4) Constrain your graphics design

  • good games are memorable and can be recognized with one screenshot
    • limitations help defining your art style so it sticks out
    • games full of prefabs, characters, features are harder to communicate
    • instead of trying to add lots of details - minimalism is win
    • find a visual trademark, for example a recognizable character
  • pixels are cool, but 3D is cool too - limitations are possible with every art style!
  • use a grid
    • necessary in TRI so people can measure distances
    • grids are fundamental, used in design
    • as soon as you are restricted to a grid you can’t add too much stuff anymore - this is good
    • everything becomes deterministic - you can put only one thing at one place (tile) at a time
    • but beware the almighty Minecraft - games get judged by images

5) Constrain your technology

  • KISS - Keep It Simple, Stupid
    • must be in this presentation
    • search for simple solutions, even when the problem looks complex
  • only do stuff the player actually sees
    • you're making a game, not a simulation
    • even simulations are simplified
    • tip: take a step back as the developer, and imagine playing your game as a normal player
  • do not reinvent the wheel ...
    • ... but sometimes you don't really need a full-blown monster-truck wheel
    • if you have/need a simpler solution, go for it
    • avoid third-party-solutions that add too much stuff / features, because it's tempting to use those features
      • limit your project, not your brain
      • let your imagination run wild and the creativity flow, but sometimes it's easy to forget KISS - just remember limitation is your boss now
    • example: for Karoshi!

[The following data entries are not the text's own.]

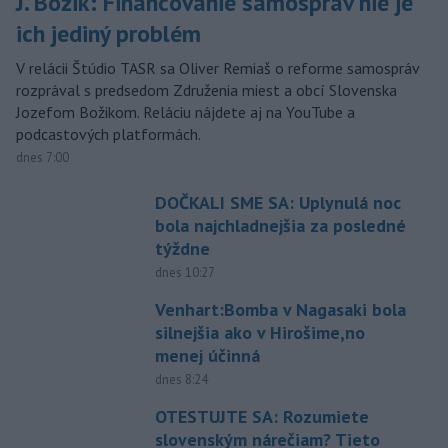
J. Božik: Financovanie samospráv nie je
ich jediný problém
V relácii Štúdio TASR sa Oliver Remiaš o reforme samospráv
rozprával s predsedom Združenia miest a obcí Slovenska
Jozefom Božikom. Reláciu nájdete aj na YouTube a
podcastových platformách.
dnes 7:00
DOČKALI SME SA: Uplynulá noc
bola najchladnejšia za posledné
týždne
dnes 10:27
Venhart:Bomba v Nagasaki bola
silnejšia ako v Hirošime,no
menej účinná
dnes 8:24
OTESTUJTE SA: Rozumiete
slovenským nárečiam? Tieto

I needed some pathfinding
      • downloaded an A* plugin for Unity with multithreaded, dynamic pathfinding
      • was too general and had some quirks
      • made the development overcomplicated and added a lot of hassle
      • better solution would have been to just roll my own

6) What is needed in order to successfully make a game with limitations?

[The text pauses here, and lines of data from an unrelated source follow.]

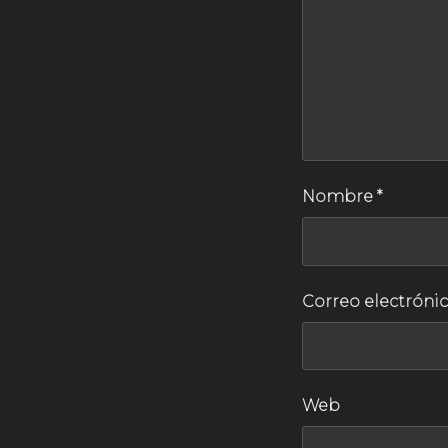
Nombre
*
Correo electróni
Web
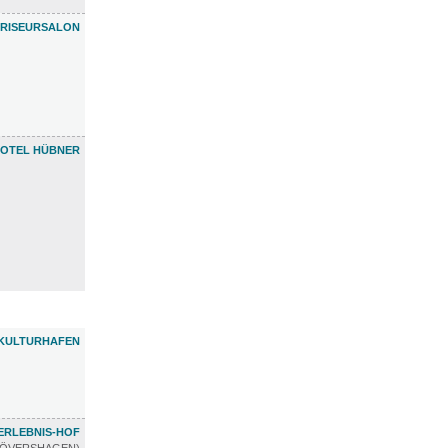
FRISEURSALON
OTEL HÜBNER
KULTURHAFEN
ERLEBNIS-HOF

  • "If I had more time, I would have written a shorter letter."
  • experience in your field
    • realistically evaluate of what you are capable
    • don't try TOO novel stuff, concentrate on one (cool) aspect
    • prevent too many construction sites at once
  • a small team
    • big teams automatically add overhead and the feeling of “you can do more”
  • ideally one cool, perhaps innovative idea
  • no idols
    • be inspired by others, but don't try to copy them
    • you will try to add more stuff if you clone another game, and might even bloat it
    • at least don't copy a whole game, but pick certain features you like

7) Expand your horizon

  • does it really need to be a “real” game?
    • example: Fibrillation only consists of walking around in changing scenes and experiencing a background story
    • even the little bit of voice-overs in the game are too much
  • tip: mix genres, or invent a new one
  • don’t try to fulfill expectations for a genre
    • example: FEZ doesn't need enemies in order to be a good platformer
    • leave stuff out and innovate elsewhere!

8) Cool game jams in YOUR neighbourhood

9) Thanks for listening / reading!

 TL;DR? Limit yourself so you can get things done.